Roundtrip is removing transportation as a barrier for primary care and expanding access to healthier lifestyles through streamlined ride coordination. Many causes of premature death can be prevented or delayed by accessing good primary care, giving people the ability to maintain healthy lifestyles, manage chronic conditions, and avoid needless complications and hospitalizations. We are currently accomplishing this through partnerships with some of Philadelphia’s largest healthcare systems, including Crozer-Keystone, Jefferson, and Penn. With this network of influence, we are poised to make a real difference throughout the region.

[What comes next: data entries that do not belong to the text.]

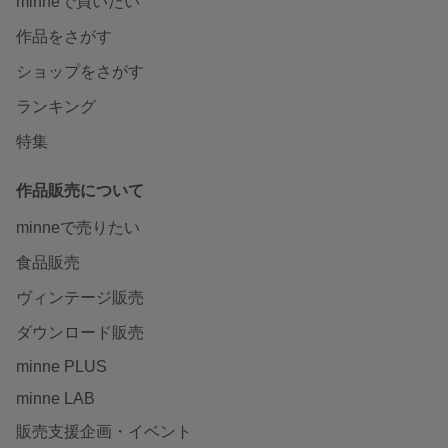
minneで買いたい
作品をさがす
ショップをさがす
ランキング
特集
作品販売について
minneで売りたい
食品販売
ヴィンテージ販売
ダウンロード販売
minne PLUS
minne LAB
販売支援企画・イベント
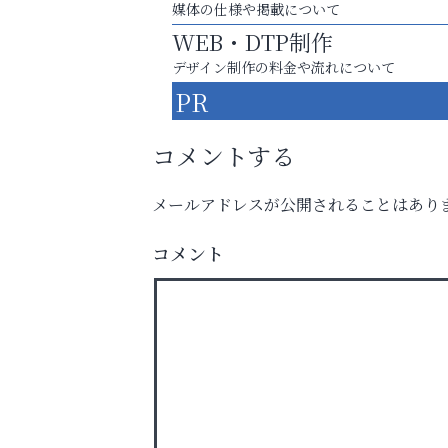
媒体の仕様や掲載について
WEB・DTP制作
デザイン制作の料金や流れについて
PR
コメントする
メールアドレスが公開されることはあり
お一人おひとりに合う治療をご提案
コメント
口元から始まる、自分らしい毎日を
芦屋インターナショナルス
ール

A potential partnership that could continue to help the city would be with SEPTA. Because of the Americans with Disabilities Act, every transit authority is required to have a paratransit program to accommodate for elderly, visually impaired, disabled, and underserved populations. Roundtrip is already working with a similar program in Richmond, Virginia that does precisely that. In 2017, Roundtrip partnered with the Greater Richmond Transit Company (GRTC) to increase access to their paratransit program, CARE. So far, Roundtrip has reduced the wait times for 11,000 paratransit trips with GRTC. The opportunity to partner with SEPTA, a program that has extensive reach throughout Philadelphia in areas that are home to diverse populations, presents the potential to launch an innovative solution, improving access to primary care right here in our community.